Leader lecturer: Mariluci Neis Carelli
Lecturer researcher: Euler Renato Westphal
Climatic and Environmental Governance
Among the environmental issues in vogue, climate change is an issue of central discussions in scientific and government circles. Global warming and climate change resulting from this process are some of the main contemporary environmental problems. They are, above all, a consequence of the lifestyle of our society, and are currently the largest political, economic, legal and environmental challenges of our civilization. However, despite having growing scientific and political consensus on the seriousness of such matters, they have not yet been defined and neither has the governance nor governability relating to them been agreed upon. It is no longer important to discuss whether global climate change is happening or not, what matters is what we do now regarding this issue. Based on the regional climate characteristics, the intention is to create a climate database; study the relationship between climate change and the social, economic, cultural and environmental impacts due to these changes in the region; study the impact of climate change on cities and society; and propose governance actions to preserve the environmental and cultural heritage of the city of Joinville and region.
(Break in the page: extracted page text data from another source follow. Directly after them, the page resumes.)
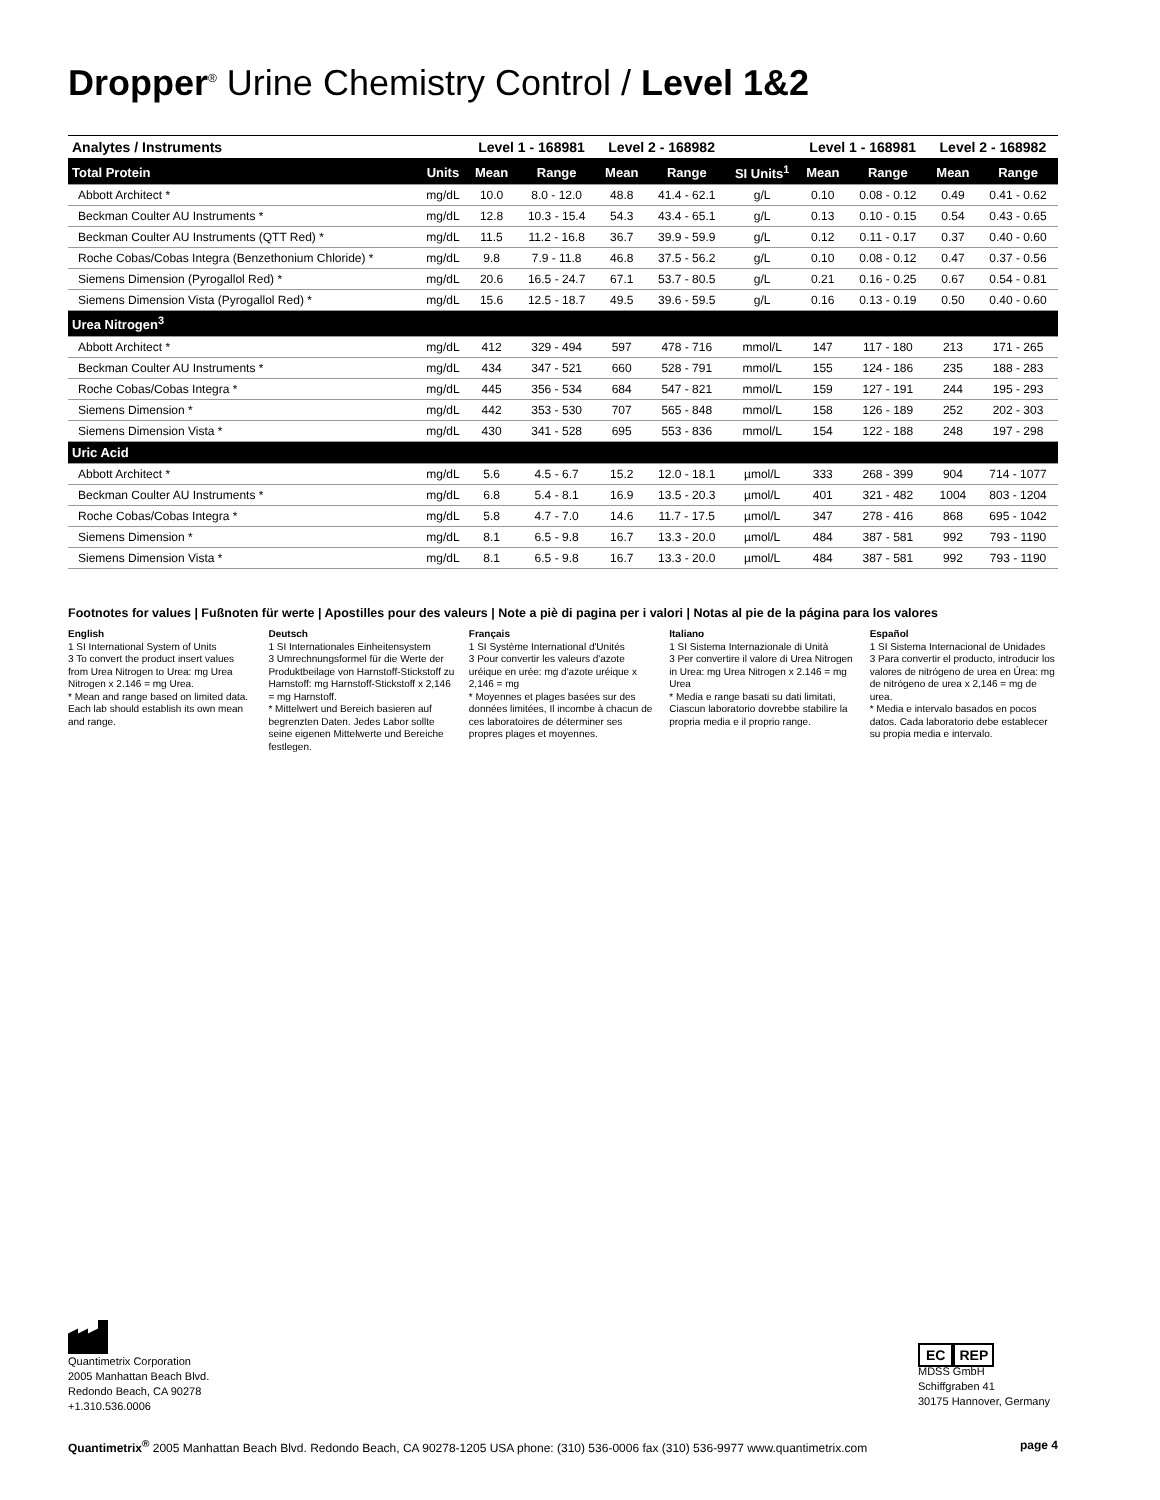Dropper<sup>®</sup> Urine Chemistry Control / Level 1&2
| Analytes / Instruments | | Level 1 - 168981 | | Level 2 - 168982 | | | Level 1 - 168981 | | Level 2 - 168982 | |
| --- | --- | --- | --- | --- | --- | --- | --- | --- | --- | --- |
| Total Protein | Units | Mean | Range | Mean | Range | SI Units<sup>1</sup> | Mean | Range | Mean | Range |
| Abbott Architect * | mg/dL | 10.0 | 8.0 - 12.0 | 48.8 | 41.4 - 62.1 | g/L | 0.10 | 0.08 - 0.12 | 0.49 | 0.41 - 0.62 |
| Beckman Coulter AU Instruments * | mg/dL | 12.8 | 10.3 - 15.4 | 54.3 | 43.4 - 65.1 | g/L | 0.13 | 0.10 - 0.15 | 0.54 | 0.43 - 0.65 |
| Beckman Coulter AU Instruments (QTT Red) * | mg/dL | 11.5 | 11.2 - 16.8 | 36.7 | 39.9 - 59.9 | g/L | 0.12 | 0.11 - 0.17 | 0.37 | 0.40 - 0.60 |
| Roche Cobas/Cobas Integra (Benzethonium Chloride) * | mg/dL | 9.8 | 7.9 - 11.8 | 46.8 | 37.5 - 56.2 | g/L | 0.10 | 0.08 - 0.12 | 0.47 | 0.37 - 0.56 |
| Siemens Dimension (Pyrogallol Red) * | mg/dL | 20.6 | 16.5 - 24.7 | 67.1 | 53.7 - 80.5 | g/L | 0.21 | 0.16 - 0.25 | 0.67 | 0.54 - 0.81 |
| Siemens Dimension Vista (Pyrogallol Red) * | mg/dL | 15.6 | 12.5 - 18.7 | 49.5 | 39.6 - 59.5 | g/L | 0.16 | 0.13 - 0.19 | 0.50 | 0.40 - 0.60 |
| Urea Nitrogen<sup>3</sup> | | | | | | | | | | |
| Abbott Architect * | mg/dL | 412 | 329 - 494 | 597 | 478 - 716 | mmol/L | 147 | 117 - 180 | 213 | 171 - 265 |
| Beckman Coulter AU Instruments * | mg/dL | 434 | 347 - 521 | 660 | 528 - 791 | mmol/L | 155 | 124 - 186 | 235 | 188 - 283 |
| Roche Cobas/Cobas Integra * | mg/dL | 445 | 356 - 534 | 684 | 547 - 821 | mmol/L | 159 | 127 - 191 | 244 | 195 - 293 |
| Siemens Dimension * | mg/dL | 442 | 353 - 530 | 707 | 565 - 848 | mmol/L | 158 | 126 - 189 | 252 | 202 - 303 |
| Siemens Dimension Vista * | mg/dL | 430 | 341 - 528 | 695 | 553 - 836 | mmol/L | 154 | 122 - 188 | 248 | 197 - 298 |
| Uric Acid | | | | | | | | | | |
| Abbott Architect * | mg/dL | 5.6 | 4.5 - 6.7 | 15.2 | 12.0 - 18.1 | µmol/L | 333 | 268 - 399 | 904 | 714 - 1077 |
| Beckman Coulter AU Instruments * | mg/dL | 6.8 | 5.4 - 8.1 | 16.9 | 13.5 - 20.3 | µmol/L | 401 | 321 - 482 | 1004 | 803 - 1204 |
| Roche Cobas/Cobas Integra * | mg/dL | 5.8 | 4.7 - 7.0 | 14.6 | 11.7 - 17.5 | µmol/L | 347 | 278 - 416 | 868 | 695 - 1042 |
| Siemens Dimension * | mg/dL | 8.1 | 6.5 - 9.8 | 16.7 | 13.3 - 20.0 | µmol/L | 484 | 387 - 581 | 992 | 793 - 1190 |
| Siemens Dimension Vista * | mg/dL | 8.1 | 6.5 - 9.8 | 16.7 | 13.3 - 20.0 | µmol/L | 484 | 387 - 581 | 992 | 793 - 1190 |
Footnotes for values | Fußnoten für werte | Apostilles pour des valeurs | Note a piè di pagina per i valori | Notas al pie de la página para los valores
English
1 SI International System of Units
3 To convert the product insert values from Urea Nitrogen to Urea: mg Urea Nitrogen x 2.146 = mg Urea.
* Mean and range based on limited data. Each lab should establish its own mean and range.
Deutsch
1 SI Internationales Einheitensystem
3 Umrechnungsformel für die Werte der Produktbeilage von Harnstoff-Stickstoff zu Harnstoff: mg Harnstoff-Stickstoff x 2,146 = mg Harnstoff.
* Mittelwert und Bereich basieren auf begrenzten Daten. Jedes Labor sollte seine eigenen Mittelwerte und Bereiche festlegen.
Français
1 SI Système International d'Unités
3 Pour convertir les valeurs d'azote uréique en urée: mg d'azote uréique x 2,146 = mg
* Moyennes et plages basées sur des données limitées, Il incombe à chacun de ces laboratoires de déterminer ses propres plages et moyennes.
Italiano
1 SI Sistema Internazionale di Unità
3 Per convertire il valore di Urea Nitrogen in Urea: mg Urea Nitrogen x 2.146 = mg Urea
* Media e range basati su dati limitati, Ciascun laboratorio dovrebbe stabilire la propria media e il proprio range.
Español
1 SI Sistema Internacional de Unidades
3 Para convertir el producto, introducir los valores de nitrógeno de urea en Úrea: mg de nitrógeno de urea x 2,146 = mg de urea.
* Media e intervalo basados en pocos datos. Cada laboratorio debe establecer su propia media e intervalo.
Quantimetrix Corporation
2005 Manhattan Beach Blvd.
Redondo Beach, CA 90278
+1.310.536.0006
EC REP
MDSS GmbH
Schiffgraben 41
30175 Hannover, Germany
Quantimetrix<sup>®</sup> 2005 Manhattan Beach Blvd. Redondo Beach, CA 90278-1205 USA phone: (310) 536-0006 fax (310) 536-9977 www.quantimetrix.com page 4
Lecturer researcher: Paulo Ivo Koehntopp
Overlapping Language
The group deals with overlapping language processes. The conceptual proposal is to think the hybridization phenomenon of languages in contemporary society and its effects on culture. Borders, boundaries and the formation of the hybrid as a cultural locus have always occurred, but are expanding at an accelerated rate in the communication society. According to these premises, the intention is to stimulate discussion on the processes of language transformation and their effects on culture.
Leader lecturer: Taiza Mara Rauen Moraes
Cultural Heritage, Innovation and Development: Management and Protection
The focus of the group is to identify how the management and protection of heritage can be a tool for development in view of the new reality from the information society. In this new paradigm, innovation and intellectual property are key words of the productive sector, which reflects directly and indirectly on the preservation of cultural heritage in its various aspects, in the same way that culture faces new challenges in relation to its economic viability.